Im Übrigen wird auf die Stellungnahme des Berliner Senats zum Jahresbericht 2007 zu T 151 und 152 verwiesen, aus der u.a. hervorgeht, dass bereits die vorangegangenen Fassungen der AV-Wohnen Regelungen zur Wirtschaftlichkeitsberechnung ebenso enthielten, wie Regelungen zur Prüfung der Angemessenheit der Wohnkosten.

Bei Inkrafttreten der letzten Fassung der AV-Wohnen am 1.3.2009 wurde demzufolge damit nicht neu begonnen, sondern die Leistungsgewährung einschließlich der Angemessenheitsprüfung der Wohnungskosten fortgesetzt. Sofern allerdings eine Prüfung der Angemessenheit unterblieben ist, entspricht dies nicht den rechtlichen Vorgaben der AV-Wohnen.

In begründeten Einzelfällen können nach der AV-Wohnen die vorgegebenen Richtwerte bei bestehendem Wohnraum um bis zu 10 v. H. überschritten werden, so z. B. bei Alleinerziehenden, längerer Wohndauer (mindestens 15 Jahre) oder über 60-jährigen Hilfeempfangenden. Da die Richtwerte nicht mit § 22 Abs. 1 SGB II in Einklang stehen, ist auch eine pauschale Erhöhung dieser Richtwerte um bis zu 10 v. H. nicht rechtmäßig. Nach den Feststellungen des Rechnungshofs überschritten in sechs Jobcentern insgesamt 11 102 Bedarfsgemeinschaften die Richtwerte um bis zu 10 v. H. mit einer finanziellen Mehrbelastung des Landeshaushalts von ca. 2,8 Mio. jährlich.

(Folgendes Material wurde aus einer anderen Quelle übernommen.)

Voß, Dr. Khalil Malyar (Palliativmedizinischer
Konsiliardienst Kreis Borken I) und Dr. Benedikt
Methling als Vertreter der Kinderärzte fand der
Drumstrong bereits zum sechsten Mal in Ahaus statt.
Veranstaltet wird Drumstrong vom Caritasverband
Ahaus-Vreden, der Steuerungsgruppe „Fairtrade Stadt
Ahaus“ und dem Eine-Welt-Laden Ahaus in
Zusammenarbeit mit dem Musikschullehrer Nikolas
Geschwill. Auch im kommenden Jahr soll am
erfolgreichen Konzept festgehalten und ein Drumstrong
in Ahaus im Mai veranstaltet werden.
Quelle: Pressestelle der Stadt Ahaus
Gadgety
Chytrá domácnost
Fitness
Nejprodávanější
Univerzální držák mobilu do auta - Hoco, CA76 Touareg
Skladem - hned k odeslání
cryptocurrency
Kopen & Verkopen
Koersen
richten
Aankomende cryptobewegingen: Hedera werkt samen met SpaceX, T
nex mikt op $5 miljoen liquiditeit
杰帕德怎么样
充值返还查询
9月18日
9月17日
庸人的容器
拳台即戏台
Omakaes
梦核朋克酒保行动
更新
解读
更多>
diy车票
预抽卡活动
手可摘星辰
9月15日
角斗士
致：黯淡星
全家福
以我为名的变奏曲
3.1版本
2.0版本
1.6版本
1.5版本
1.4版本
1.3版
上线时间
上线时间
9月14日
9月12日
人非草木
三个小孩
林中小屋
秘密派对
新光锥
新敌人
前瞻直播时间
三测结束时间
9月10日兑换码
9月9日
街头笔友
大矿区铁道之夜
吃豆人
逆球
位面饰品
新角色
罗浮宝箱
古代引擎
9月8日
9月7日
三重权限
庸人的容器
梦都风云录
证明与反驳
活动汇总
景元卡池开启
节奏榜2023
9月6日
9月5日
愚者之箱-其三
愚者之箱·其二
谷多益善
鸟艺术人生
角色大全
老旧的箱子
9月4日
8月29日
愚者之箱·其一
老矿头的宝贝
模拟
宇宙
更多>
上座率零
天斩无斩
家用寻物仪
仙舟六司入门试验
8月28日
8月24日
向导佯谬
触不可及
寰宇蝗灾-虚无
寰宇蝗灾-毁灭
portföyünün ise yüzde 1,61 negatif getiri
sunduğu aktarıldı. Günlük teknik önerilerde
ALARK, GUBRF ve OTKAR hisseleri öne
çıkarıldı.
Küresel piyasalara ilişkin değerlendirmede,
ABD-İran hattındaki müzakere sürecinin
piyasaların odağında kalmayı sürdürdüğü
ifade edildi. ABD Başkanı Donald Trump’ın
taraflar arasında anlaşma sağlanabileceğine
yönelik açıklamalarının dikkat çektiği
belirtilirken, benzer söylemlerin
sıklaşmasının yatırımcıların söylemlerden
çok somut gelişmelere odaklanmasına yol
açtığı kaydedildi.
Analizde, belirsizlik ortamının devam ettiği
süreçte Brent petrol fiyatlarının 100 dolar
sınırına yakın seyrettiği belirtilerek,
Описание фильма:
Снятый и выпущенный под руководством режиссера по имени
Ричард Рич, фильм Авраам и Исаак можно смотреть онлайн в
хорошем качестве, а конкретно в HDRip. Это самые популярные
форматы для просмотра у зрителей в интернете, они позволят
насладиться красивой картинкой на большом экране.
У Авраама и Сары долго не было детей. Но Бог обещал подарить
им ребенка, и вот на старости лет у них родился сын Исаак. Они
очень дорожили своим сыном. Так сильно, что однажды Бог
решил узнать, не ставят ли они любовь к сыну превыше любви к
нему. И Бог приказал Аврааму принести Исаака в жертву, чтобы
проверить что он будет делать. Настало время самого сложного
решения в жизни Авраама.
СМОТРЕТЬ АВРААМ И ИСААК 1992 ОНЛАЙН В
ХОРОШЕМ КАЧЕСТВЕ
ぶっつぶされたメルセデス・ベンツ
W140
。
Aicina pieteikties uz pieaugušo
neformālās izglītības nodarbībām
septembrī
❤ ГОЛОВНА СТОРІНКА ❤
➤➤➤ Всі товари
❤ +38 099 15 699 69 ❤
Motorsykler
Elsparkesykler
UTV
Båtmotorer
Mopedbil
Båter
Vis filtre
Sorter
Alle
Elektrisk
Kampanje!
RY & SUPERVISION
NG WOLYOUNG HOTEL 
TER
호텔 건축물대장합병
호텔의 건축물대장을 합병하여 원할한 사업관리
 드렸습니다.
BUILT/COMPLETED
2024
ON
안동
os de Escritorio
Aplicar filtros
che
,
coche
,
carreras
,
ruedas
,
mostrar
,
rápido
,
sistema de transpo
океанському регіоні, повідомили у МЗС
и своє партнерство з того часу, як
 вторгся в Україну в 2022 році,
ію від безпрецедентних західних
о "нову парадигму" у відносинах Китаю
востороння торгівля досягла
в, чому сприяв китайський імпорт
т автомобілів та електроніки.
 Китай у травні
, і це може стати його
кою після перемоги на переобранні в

Zu T 119: Der Rechnungshof leitet die behauptete Rechtswidrigkeit der Bestimmung der individuellen Angemessenheit der Aufwendungen für Unterkunft und Heizung aufgrund bestimmter Härtefallkonstellationen aus der angenommenen Rechtswidrigkeit des zur Bestimmung der allgemeinen Angemessenheit gebildeten Richtwerts in Form der Bruttowarmmiete ab. Damit wird weder die Sinnhaftigkeit noch die Notwendigkeit von Härtefallregelungen an sich in Frage gestellt. Diese sind auch in der Neufassung des SGB II enthalten. So sollen gemäß § 22 b Abs. 3 SGB II in den Satzungen ausdrücklich Sonderregelungen für Personen mit einem besonderen Bedarf für Unterkunft und Heizung getroffen werden. Dies schließt nach der Gesetzesbegründung auch Abweichungen vom typischen Bedarf aus allgemeinen sozialen Gründen (z. B. für Alleinerziehende) ein. Damit erkennt der Gesetzgeber die Notwendigkeit derartiger Regelungen an und folgt damit auch den Empfehlungen des Deutschen Vereins Nr. 21/09 vom 10.03.2010. Die daraus resultierende finanzielle Belastung ist Konsequenz der gesetzlichen Regelung, an der sich der Bund entsprechend beteiligt.

Im Rahmen seiner Prüfungen hat der Rechnungshof die Fälle näher betrachtet, die die Richtwerte um mehr als 10 v. H. überschritten. In den sechs geprüften Jobcentern waren dies insgesamt 12 734 Bedarfsgemeinschaften mit einer finanziellen Mehrbelastung des Landeshaushalts von ca. 19,2 Mio. jährlich.

Nach den stichprobenweisen Aktenprüfungen hatten die sechs Jobcenter bei den Ein-PersonenBedarfsgemeinschaften in durchschnittlich 18 v. H. der geprüften Vorgänge mit einer Überschreitung von mehr als 10 v. H. keine Prüfung der Angemessenheit vorgenommen, wobei der Zeitraum der bisherigen überhöhten Leistungen bei durchschnittlich 30 Monaten lag.